Ein Mann und eine Frau sollen Brandanschläge auf mehrere Rüstungsfirmen geplant haben.
München. In München wurden zwei Personen festgenommen, nachdem in der Nacht Brandsätze aus einem fahrenden Auto auf eine Baustelle in der Straße vor den Gebäuden des Technologiekonzerns Rohde & Schwarz und des Drohnenherstellers Helsing geworfen worden waren. Die beiden, ein 38-jähriger Mann und eine 28-jährige Frau, wurden nach einer Fahndung an einer Tankstelle festgenommen. Beide sind bulgarische Staatsangehörige.
Das Bayerische Landeskriminalamt (LKA) hat die Ermittlungen übernommen und ermittelt wegen eines möglichen politischen Hintergrunds der Tat. Ein Sprecher des LKA bestätigte, dass mindestens einer der Brandsätze ein Feuer auslöste, das von eintreffenden Polizisten schnell gelöscht werden konnte. Größerer Schaden sei nicht entstanden. Die Behörden prüfen, ob es Verbindungen zu anderen Vorfällen oder einer größeren Organisation gibt.

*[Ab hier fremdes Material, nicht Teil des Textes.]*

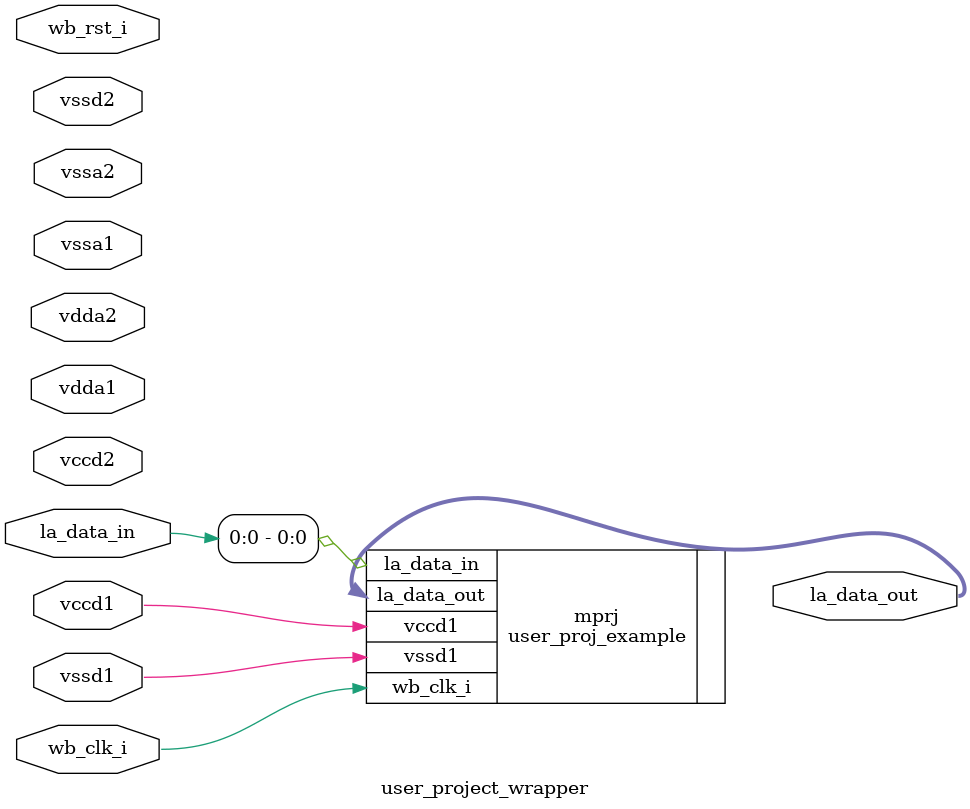
<source format=v>
module user_project_wrapper (vccd1,
    vccd2,
    vdda1,
    vdda2,
    vssa1,
    vssa2,
    vssd1,
    vssd2,
    wb_clk_i,
    wb_rst_i,
    la_data_in,
    la_data_out);
 input vccd1;
 input vccd2;
 input vdda1;
 input vdda2;
 input vssa1;
 input vssa2;
 input vssd1;
 input vssd2;
 input wb_clk_i;
 input wb_rst_i;
 input [127:0] la_data_in;
 output [127:0] la_data_out;


 user_proj_example mprj (.la_data_in(la_data_in[0]),
    .vccd1(vccd1),
    .vssd1(vssd1),
    .wb_clk_i(wb_clk_i),
    .la_data_out({la_data_out[127],
    la_data_out[126],
    la_data_out[125],
    la_data_out[124],
    la_data_out[123],
    la_data_out[122],
    la_data_out[121],
    la_data_out[120],
    la_data_out[119],
    la_data_out[118],
    la_data_out[117],
    la_data_out[116],
    la_data_out[115],
    la_data_out[114],
    la_data_out[113],
    la_data_out[112],
    la_data_out[111],
    la_data_out[110],
    la_data_out[109],
    la_data_out[108],
    la_data_out[107],
    la_data_out[106],
    la_data_out[105],
    la_data_out[104],
    la_data_out[103],
    la_data_out[102],
    la_data_out[101],
    la_data_out[100],
    la_data_out[99],
    la_data_out[98],
    la_data_out[97],
    la_data_out[96],
    la_data_out[95],
    la_data_out[94],
    la_data_out[93],
    la_data_out[92],
    la_data_out[91],
    la_data_out[90],
    la_data_out[89],
    la_data_out[88],
    la_data_out[87],
    la_data_out[86],
    la_data_out[85],
    la_data_out[84],
    la_data_out[83],
    la_data_out[82],
    la_data_out[81],
    la_data_out[80],
    la_data_out[79],
    la_data_out[78],
    la_data_out[77],
    la_data_out[76],
    la_data_out[75],
    la_data_out[74],
    la_data_out[73],
    la_data_out[72],
    la_data_out[71],
    la_data_out[70],
    la_data_out[69],
    la_data_out[68],
    la_data_out[67],
    la_data_out[66],
    la_data_out[65],
    la_data_out[64],
    la_data_out[63],
    la_data_out[62],
    la_data_out[61],
    la_data_out[60],
    la_data_out[59],
    la_data_out[58],
    la_data_out[57],
    la_data_out[56],
    la_data_out[55],
    la_data_out[54],
    la_data_out[53],
    la_data_out[52],
    la_data_out[51],
    la_data_out[50],
    la_data_out[49],
    la_data_out[48],
    la_data_out[47],
    la_data_out[46],
    la_data_out[45],
    la_data_out[44],
    la_data_out[43],
    la_data_out[42],
    la_data_out[41],
    la_data_out[40],
    la_data_out[39],
    la_data_out[38],
    la_data_out[37],
    la_data_out[36],
    la_data_out[35],
    la_data_out[34],
    la_data_out[33],
    la_data_out[32],
    la_data_out[31],
    la_data_out[30],
    la_data_out[29],
    la_data_out[28],
    la_data_out[27],
    la_data_out[26],
    la_data_out[25],
    la_data_out[24],
    la_data_out[23],
    la_data_out[22],
    la_data_out[21],
    la_data_out[20],
    la_data_out[19],
    la_data_out[18],
    la_data_out[17],
    la_data_out[16],
    la_data_out[15],
    la_data_out[14],
    la_data_out[13],
    la_data_out[12],
    la_data_out[11],
    la_data_out[10],
    la_data_out[9],
    la_data_out[8],
    la_data_out[7],
    la_data_out[6],
    la_data_out[5],
    la_data_out[4],
    la_data_out[3],
    la_data_out[2],
    la_data_out[1],
    la_data_out[0]}));
endmodule

</source>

Rohde & Schwarz ist bekannt für die Herstellung von Sicherheits- und Kommunikationstechnik für Behörden und das Militär, während Helsing vornehmlich Drohnen für militärische Einsätze produziert. Über die weiteren Hintergründe ist noch nichts bekannt.
Ein Zeuge hatte gegen Mitternacht die Polizei alarmiert, nachdem er beobachtet hatte, wie die Brandsätze aus einem fahrenden Auto auf eine Baustelle geworfen wurden. Die Ermittlungen werden fortgesetzt, um weitere Details über die Hintergründe der Tat ans Licht zu bringen.